--- PASSAGE ---
----

Impossible Desires: the Novels and Films of Shamim Sarif

As part of my Queer Diasporas project, I’ve been researching the work of the still not too widely known British novelist and filmmaker Shamim Sarif, whose existence I’ve been alerted to by my kind colleague at the University of Leicester, Emma Parker.

A British citizen of Indian Muslim heritage, Sarif’s family migrated first to South Africa and then to Britain, where she was born in 1969 and where she studied English literature at university level. As her creative writing talents developed, and inspired by her grandmother’s stories of life in South Africa, she found herself gradually drawn to her family history, which formed the basis of her first novel, The World Unseen (2001), winner of the Pendleton May First Novel Award and the Betty Task Award. As I suggest in my study, from the very start, Sarif’s work is clearly intersectional: although her narratives are highly interested in cases of sexual dissidence (The World Unseen deals most centrally with the burgeoning intimate relationship between Amina and Miriam, two women of South Asian origin living in South Africa), it’s palpable that she’s also invested in themes of race, ethnicity and, to a much lesser extent, of class. Sarif’s second effort as a novelist, Despite the Falling Snow (2004), is a retrospective Cold-War thriller and therefore far less infused by her diasporic background.

However, for her first film and third novel, I Can’t Think Straight (2008) (the novel’s first draft was used as inspiration for the film script, and the finished film script for a final revision of the novel), Sarif revisits her own past, undertaking a fictionalised exploration of her own relationship with her civil partner and regular film producer, Hanan Kattan, a Jordanian woman of Palestinian Christian heritage with a foothold in Britain. The film version of The World Unseen followed soon after the wrapping of I Can’t Think Straight, but both films were released in quick succession due to unforeseen financing problems with the production of I Can’t Think Straight. To date, I Can’t Think Straight and The World Unseen remain Sarif’s main novels and films dealing with female homosexuality in South Africa, Britain and Jordan. Sarif and Kattan have also produced a documentary on collaborative activism between Israeli and Palestinian women, entitled The House of Tomorrow (2011), and her adaptation of Despite the Falling Snow, featuring a distinguished cast, has just been released this year (2015). Sarif also keeps a blog and, with her company shared with Kattan, Enlightenment Productions, a YouTube channel containing ‘making of’ and behind-the-scenes videos about their films and documentaries, as well as some gratifying glimpses into their ordinary lives as a same-sex intercultural couple living in Britain with their two children.

----

--- EXCERPTED RECORDS ---

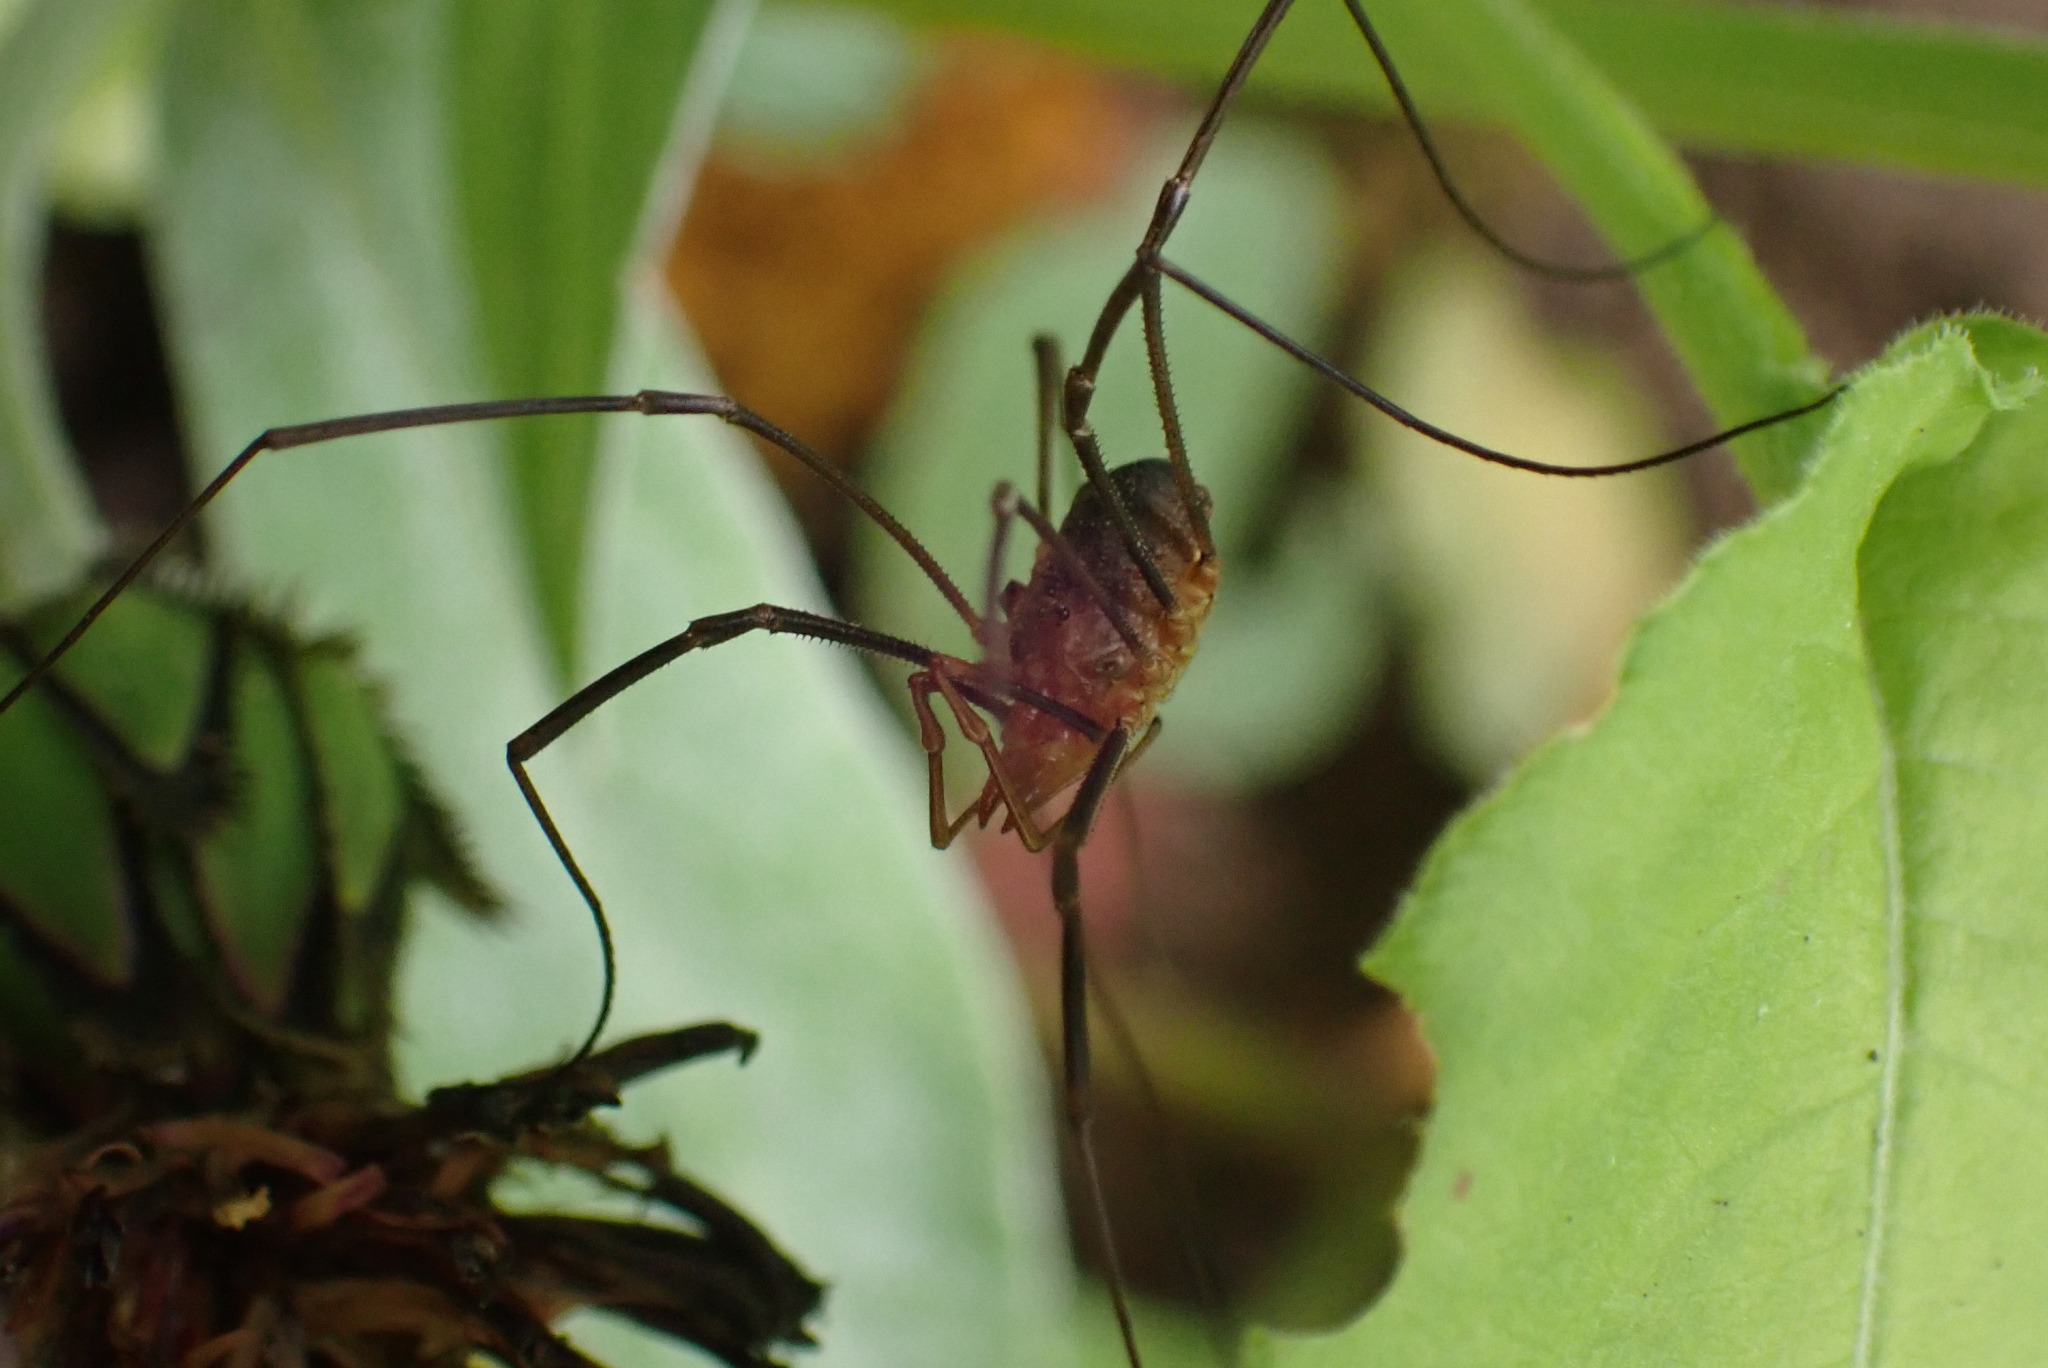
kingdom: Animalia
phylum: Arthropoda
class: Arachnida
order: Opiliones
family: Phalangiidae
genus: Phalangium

----

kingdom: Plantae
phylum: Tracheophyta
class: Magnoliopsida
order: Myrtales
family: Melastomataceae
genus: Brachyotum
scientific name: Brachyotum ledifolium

----

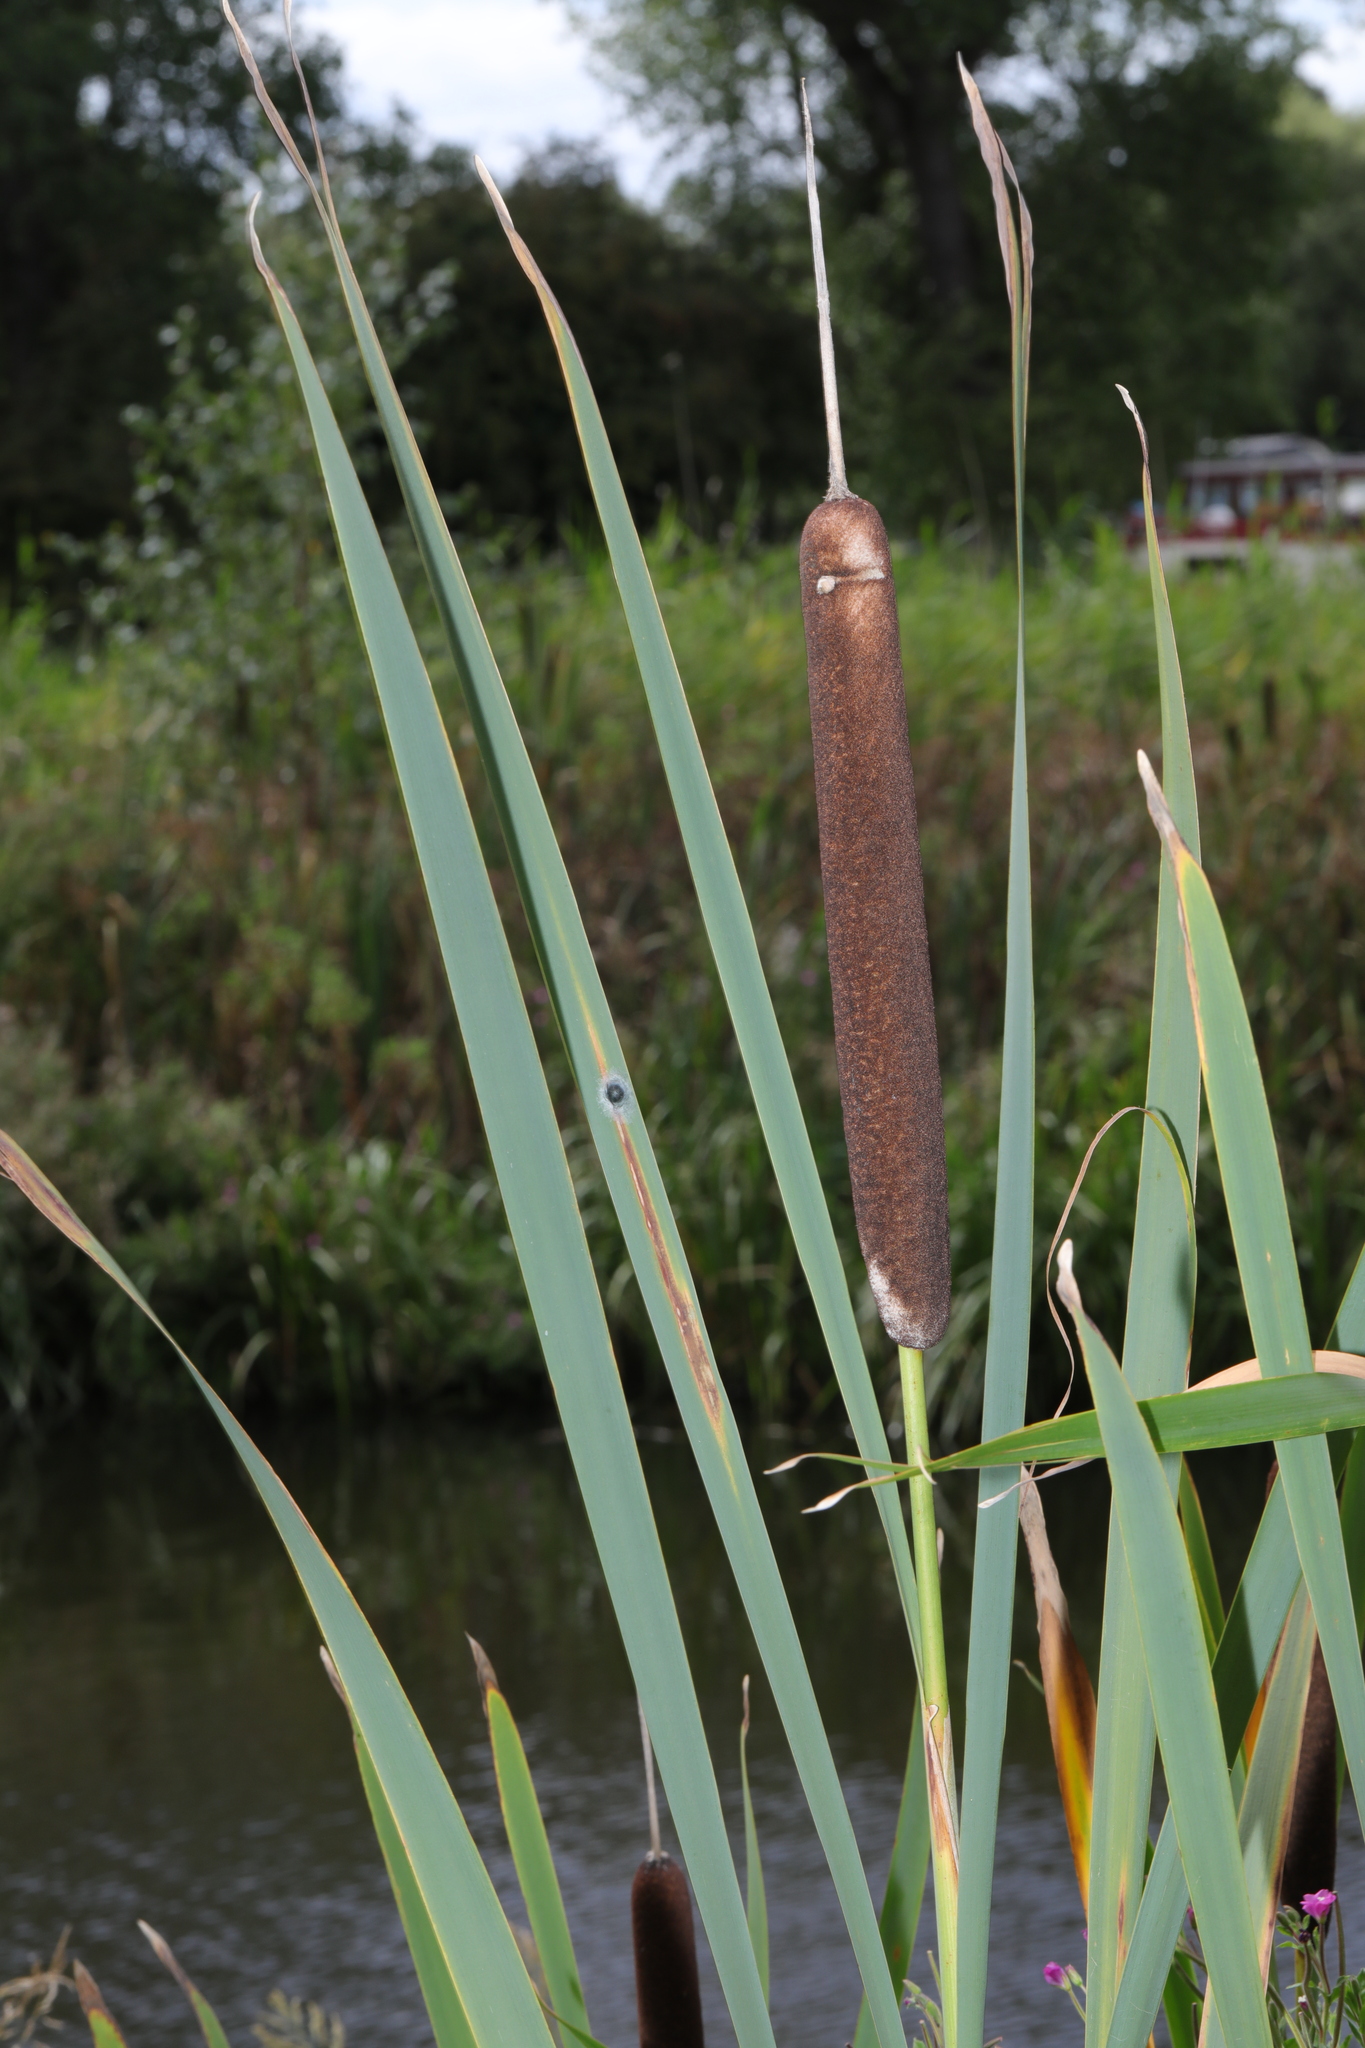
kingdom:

----

--- DESCRIPTION OF THE TASK ---
In the piece on Shamim Sarif, what is the documentary about collaborative activism between Israeli and Palestinian women called?

--- OUTPUT ---
The House of Tomorrow (2011)